Despite her upbringing in East Germany, Angela Merkel has shown a deft capitalist touch. Under her watch the German economy has been a leading light in Europe in recent years, which helped propel her party to victory in Germany's federal election on Sunday. The outcome essentially assures she will be chosen for a fourth four-year term as German chancellor.  

Granted, Merkel’s re-re-re-election wasn’t an unabashed coronation. Her ruling center-right Christian Democratic Union party had its worst showing since 1949, while its coalition partner, the center-left Social Democrats, finished second with its worst results in the post-World War II era. The rise of the nativist, right-wing Alternative for Germany party, which captured the third-highest number of seats in parliament, shocked the establishment and raises concerns about Merkel’s ability to forge a smooth-running coalition government.

Despite the political uncertainty, these have been buoyant times for the German economy, which has expanded at a steady two percent clip. And unemployment rates have moved below four percent, the lowest level since reunification.

A robust manufacturing sector gets much of the credit as Germany runs current account surpluses of around 8 percent of GDP, according to the OECD. “The industrial part of the economy is firing on all cylinders right now,” says Wade Guenther, global ETF strategist and portfolio manager at Horizons ETFs.

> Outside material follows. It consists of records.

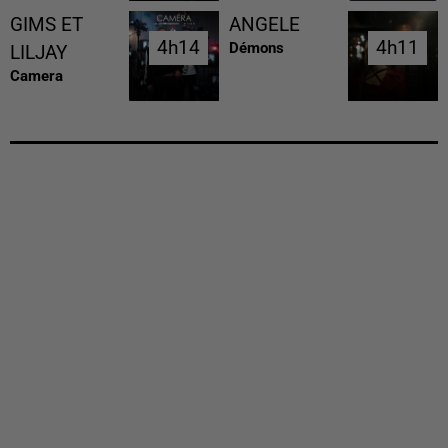
GIMS ET
ANGELE
4h14
4h14
4h11
4h11
Démons
LILJAY
Camera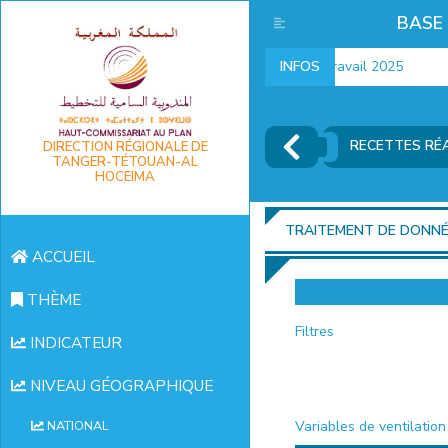
BASE
Indicateurs marché du travail 2025
INFOS
I
RECETTES RÉA
DIRECTION RÉGIONALE DE
TANGER-TÉTOUAN-AL
HOCEIMA
TRAITEMENT DE DONN
ACCUEIL
THÈME
Filtres
INDICATEUR
NIVEAU GÉOGRAPHIQUE
Variables de ventilation
NATIONAL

While German voters sent a message to Merkel during the election, investors have been bullish on Merkel and her economic stewardship. The iShares MSCI Germany ETF (EWG), for example, is up roughly 22 percent over the past year. That fund is based on the MSCI Germany Index, which tracks the nation’s leading large-cap firms. The ETF, which carries a 0.48 percent expense ratio, has roughly $4.7 billion in assets.

Still, German equities remain in catch-up mode compared to U.S. stocks. EWG, for example, has risen less than two percent on average over the past decade, according to Morningstar. The SPDR S&P 500 ETF (SPY) is up an average 7.3 percent per annum during that time.

That performance gap has led to striking valuation comparisons. While the S&P 500 trades for more than 20 times prospective earnings, the multiple for the iShares MSCI Germany ETF’s holdings are valued at around 14 times forward earnings.

Until recently, Germany was the proverbial best house in a bad neighborhood. That’s no longer the case as Spain, France, Portugal and other key European trading partners are starting to post steady economic gains. The European Commission just announced that the index of industry and consumer sentiment increased to 113 in September, the highest reading in a decade.

Growing economic activity among key trading partners has been a clear boon for Germany’s small- and mid-sized industrial firms, many of which have an export focus. Indeed, the iShares MSCI Germany Small-Cap ETF (EWGS) has surged an impressive 37 percent over the past 12 months. The fund sports a 0.59 percent expense ratio.

Investors in search of a low-cost ETF may want to look at the Horizons DAX Germany ETF (DAX). In a bid to boost its current $15 million asset base, the large cap-focused fund charges just 20 basis points. “It’s not expensive for us to run this portfolio,” says Horizon’s Guenther. “There is very little portfolio turnover, outside of periodic rebalancings, and we don’t incur costs such as hedging.”